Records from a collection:

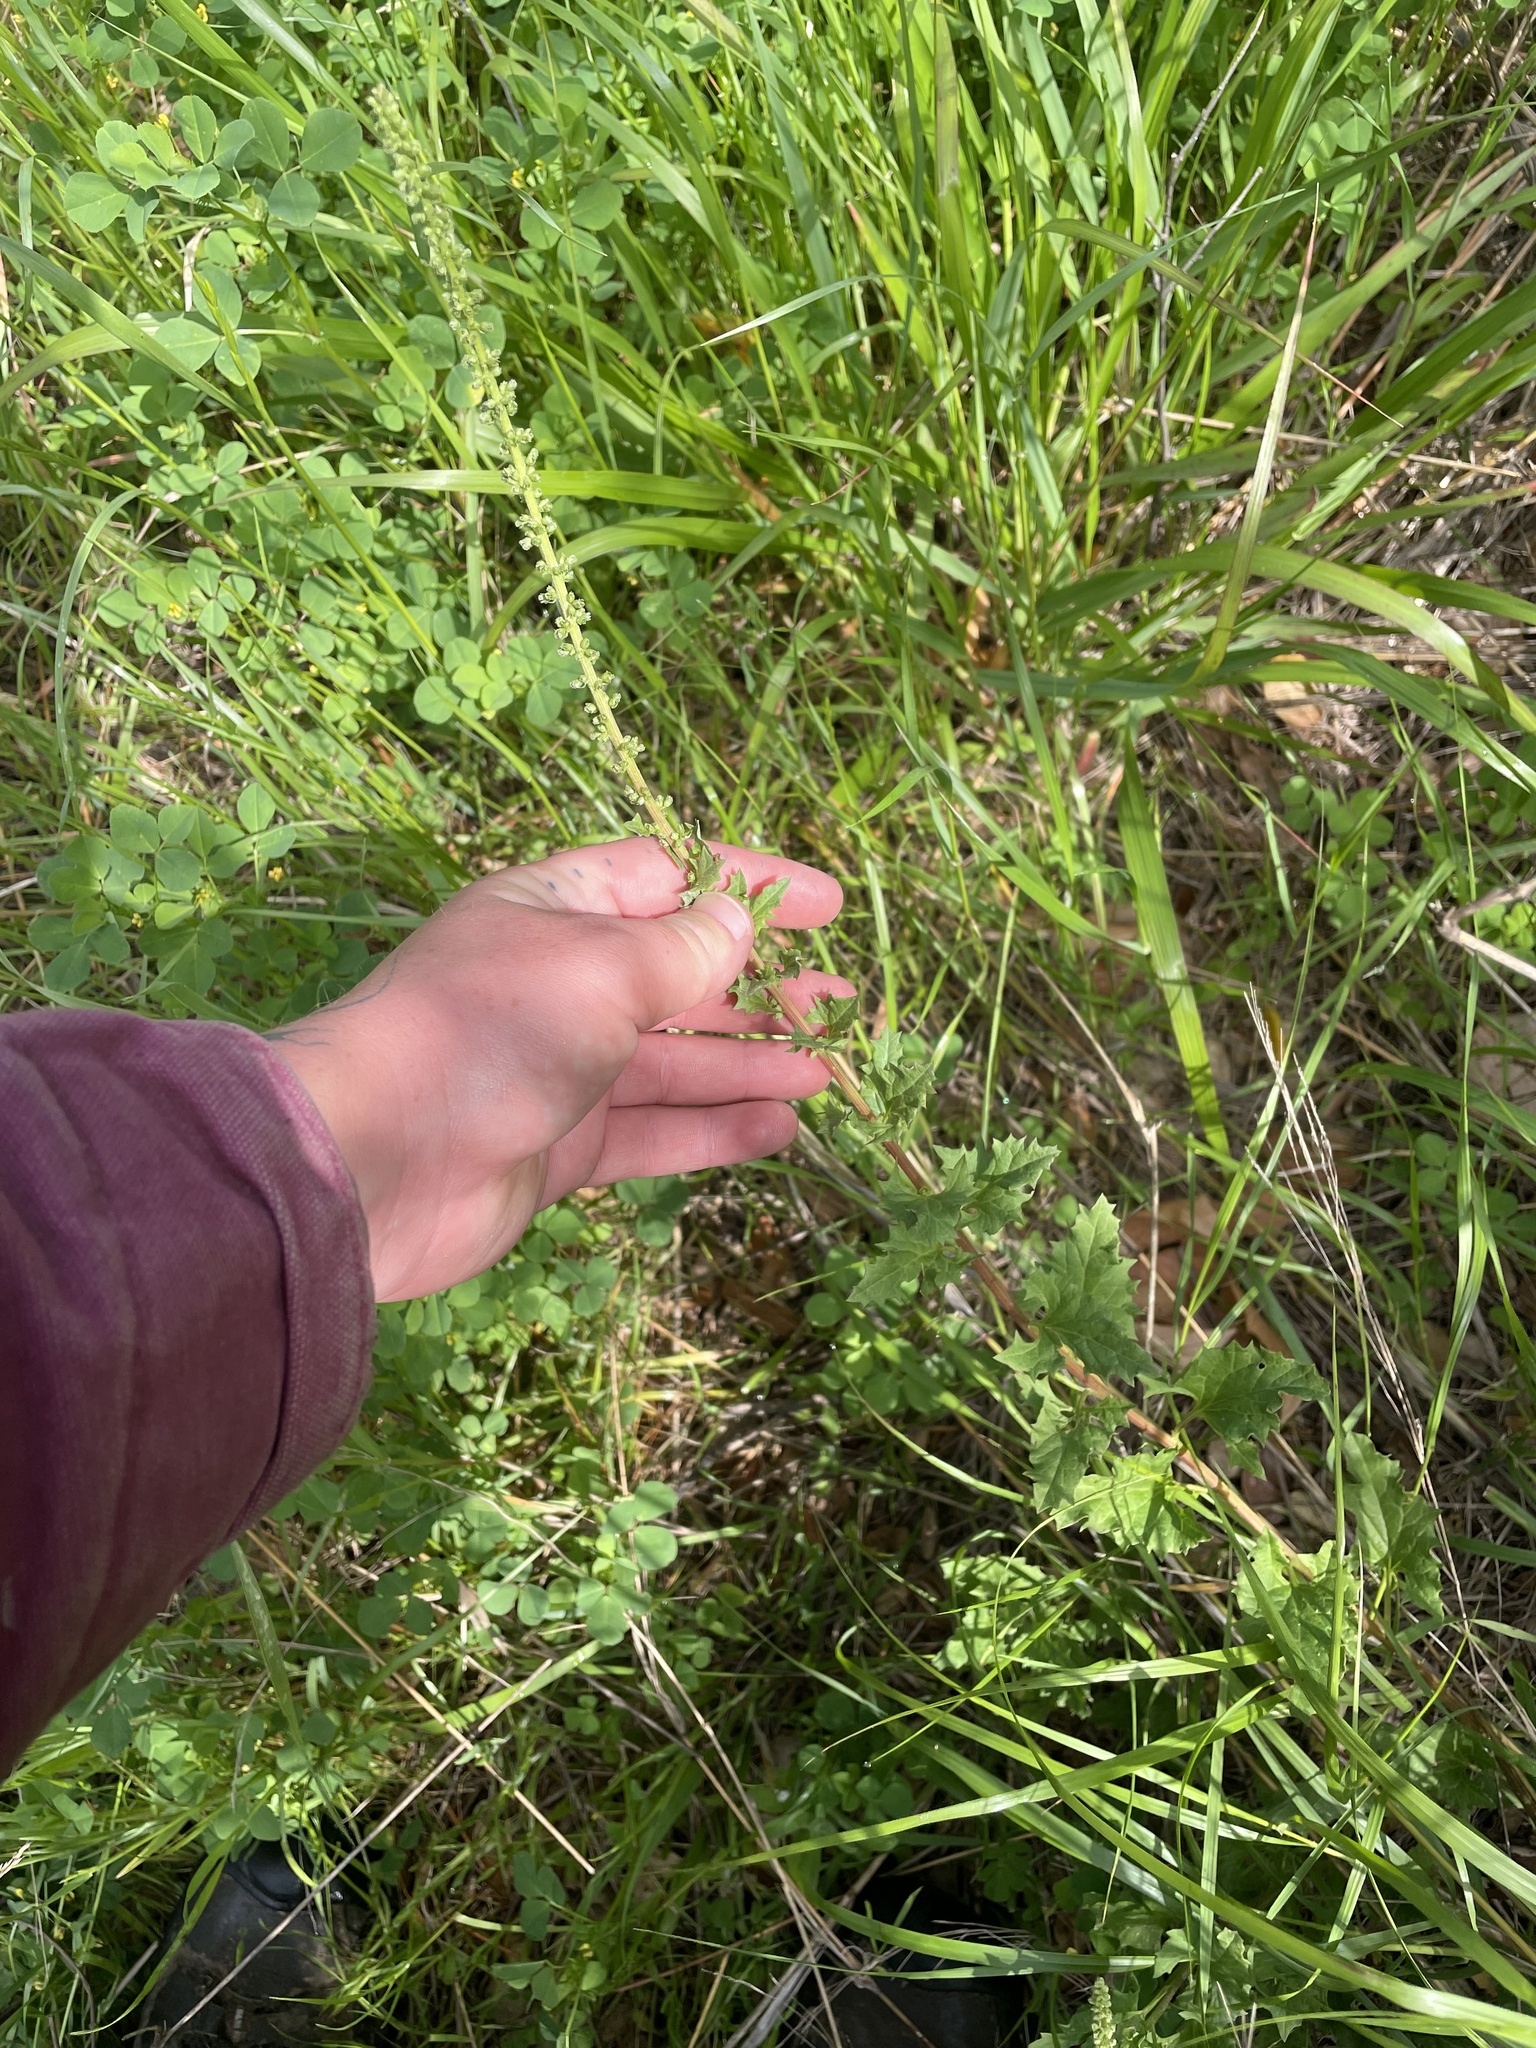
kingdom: Plantae
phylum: Tracheophyta
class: Magnoliopsida
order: Caryophyllales
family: Amaranthaceae
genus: Blitum
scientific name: Blitum californicum
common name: California goosefoot
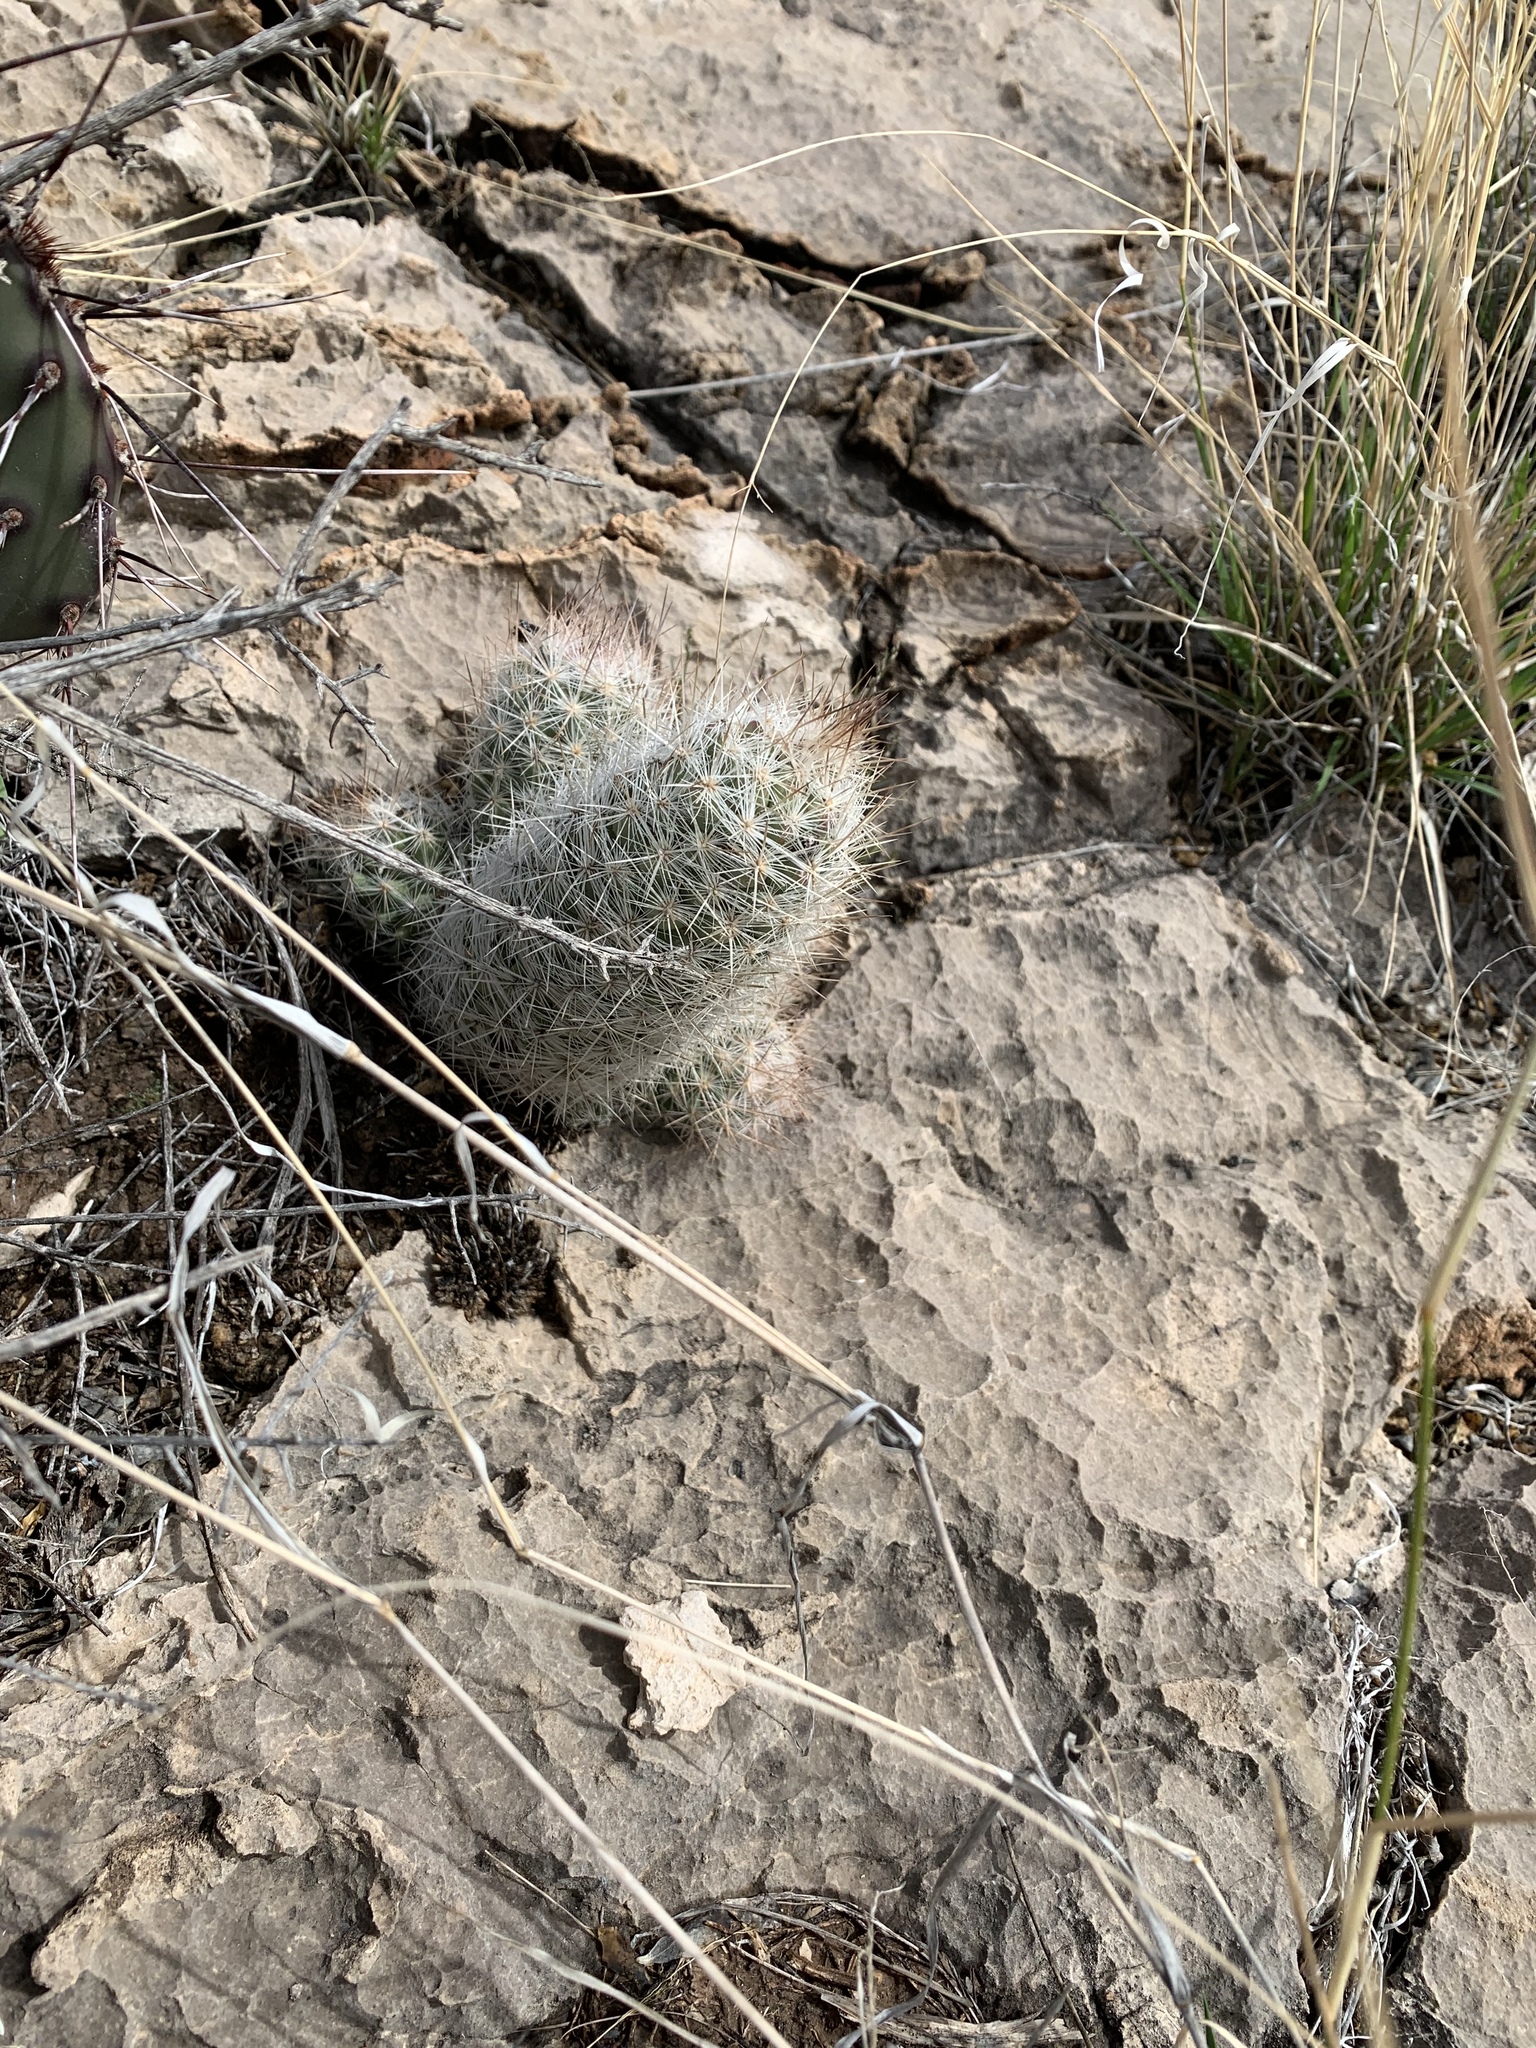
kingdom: Plantae
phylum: Tracheophyta
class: Magnoliopsida
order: Caryophyllales
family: Cactaceae
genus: Pelecyphora
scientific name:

Exercise goal:
Reproduce every line of the listing above word for word, leaving out the pictures.

Answer for this exercise:
kingdom: Plantae
phylum: Tracheophyta
class: Magnoliopsida
order: Caryophyllales
family: Amaranthaceae
genus: Blitum
scientific name: Blitum californicum
common name: California goosefoot
kingdom: Plantae
phylum: Tracheophyta
class: Magnoliopsida
order: Caryophyllales
family: Cactaceae
genus: Pelecyphora
scientific name:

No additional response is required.